(Records for processing)

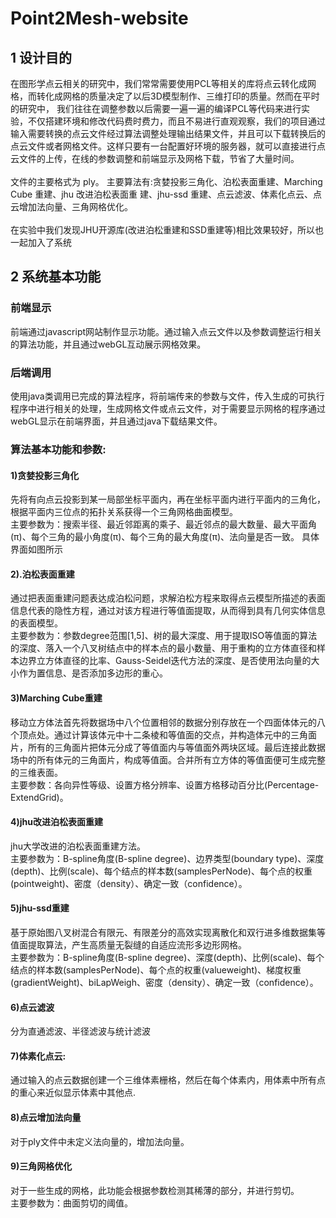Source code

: # Point2Mesh-website
## 1 设计目的
在图形学点云相关的研究中，我们常常需要使用PCL等相关的库将点云转化成网格，而转化成网格的质量决定了以后3D模型制作、三维打印的质量。然而在平时的研究中， 我们往往在调整参数以后需要一遍一遍的编译PCL等代码来进行实验，不仅搭建环境和修改代码费时费力，而且不易进行直观观察，我们的项目通过输入需要转换的点云文件经过算法调整处理输出结果文件，并且可以下载转换后的点云文件或者网格文件。这样只要有一台配置好环境的服务器，就可以直接进行点云文件的上传，在线的参数调整和前端显示及网格下载，节省了大量时间。<br><br>文件的主要格式为 ply。 主要算法有:贪婪投影三角化、泊松表面重建、Marching Cube 重建、jhu 改进泊松表面重 建、jhu-ssd 重建、点云滤波、体素化点云、点云增加法向量、三角网格优化。<br><br> 在实验中我们发现JHU开源库(改进泊松重建和SSD重建等)相比效果较好，所以也一起加入了系统
## 2 系统基本功能

### 前端显示
前端通过javascript网站制作显示功能。通过输入点云文件以及参数调整运行相关的算法功能，并且通过webGL互动展示网格效果。
### 后端调用
使用java类调用已完成的算法程序，将前端传来的参数与文件，传入生成的可执行程序中进行相关的处理，生成网格文件或点云文件，对于需要显示网格的程序通过webGL显示在前端界面，并且通过java下载结果文件。
### 算法基本功能和参数:
#### 1)贪婪投影三角化
先将有向点云投影到某一局部坐标平面内，再在坐标平面内进行平面内的三角化，根据平面内三位点的拓扑关系获得一个三角网格曲面模型。<br>
主要参数为：搜索半径、最近邻距离的乘子、最近邻点的最大数量、最大平面角(π)、每个三角的最小角度(π)、每个三角的最大角度(π)、法向量是否一致。
具体界面如图所示

 
#### 2).泊松表面重建
通过把表面重建问题表达成泊松问题，求解泊松方程来取得点云模型所描述的表面信息代表的隐性方程，通过对该方程进行等值面提取，从而得到具有几何实体信息的表面模型。<br>
主要参数为：参数degree范围[1,5]、树的最大深度、用于提取ISO等值面的算法的深度、落入一个八叉树结点中的样本点的最小数量、用于重构的立方体直径和样本边界立方体直径的比率、Gauss-Seidel迭代方法的深度、是否使用法向量的大小作为置信息、是否添加多边形的重心。


#### 3)Marching Cube重建
移动立方体法首先将数据场中八个位置相邻的数据分别存放在一个四面体体元的八个顶点处。通过计算该体元中十二条棱和等值面的交点，并构造体元中的三角面片，所有的三角面片把体元分成了等值面内与等值面外两块区域。最后连接此数据场中的所有体元的三角面片，构成等值面。合并所有立方体的等值面便可生成完整的三维表面。<br>
主要参数：各向异性等级、设置方格分辨率、设置方格移动百分比(Percentage-
ExtendGrid)。


 
#### 4)jhu改进泊松表面重建
jhu大学改进的泊松表面重建方法。<br>
主要参数为：B-spline角度(B-spline degree)、边界类型(boundary type)、深度(depth)、比例(scale)、每个结点的样本数(samplesPerNode)、每个点的权重(pointweight)、密度（density）、确定一致（confidence）。


#### 5)jhu-ssd重建
基于原始图八叉树混合有限元、有限差分的高效实现离散化和双行进多维数据集等值面提取算法，产生高质量无裂缝的自适应流形多边形网格。<br>
主要参数为：B-spline角度(B-spline degree)、深度(depth)、比例(scale)、每个结点的样本数(samplesPerNode)、每个点的权重(valueweight)、梯度权重(gradientWeight)、biLapWeigh、密度（density）、确定一致（confidence）。





#### 6)点云滤波
分为直通滤波、半径滤波与统计滤波

#### 7)体素化点云:
通过输入的点云数据创建一个三维体素栅格，然后在每个体素内，用体素中所有点的重心来近似显示体素中其他点.

#### 8)点云增加法向量
对于ply文件中未定义法向量的，增加法向量。


#### 9)三角网格优化
对于一些生成的网格，此功能会根据参数检测其稀薄的部分，并进行剪切。<br>
主要参数为：曲面剪切的阈值。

(What you will do) Return each line of the listing that holds the string "confidence".

(Solution for this task)
主要参数为：B-spline角度(B-spline degree)、边界类型(boundary type)、深度(depth)、比例(scale)、每个结点的样本数(samplesPerNode)、每个点的权重(pointweight)、密度（density）、确定一致（confidence）。
主要参数为：B-spline角度(B-spline degree)、深度(depth)、比例(scale)、每个结点的样本数(samplesPerNode)、每个点的权重(valueweight)、梯度权重(gradientWeight)、biLapWeigh、密度（density）、确定一致（confidence）。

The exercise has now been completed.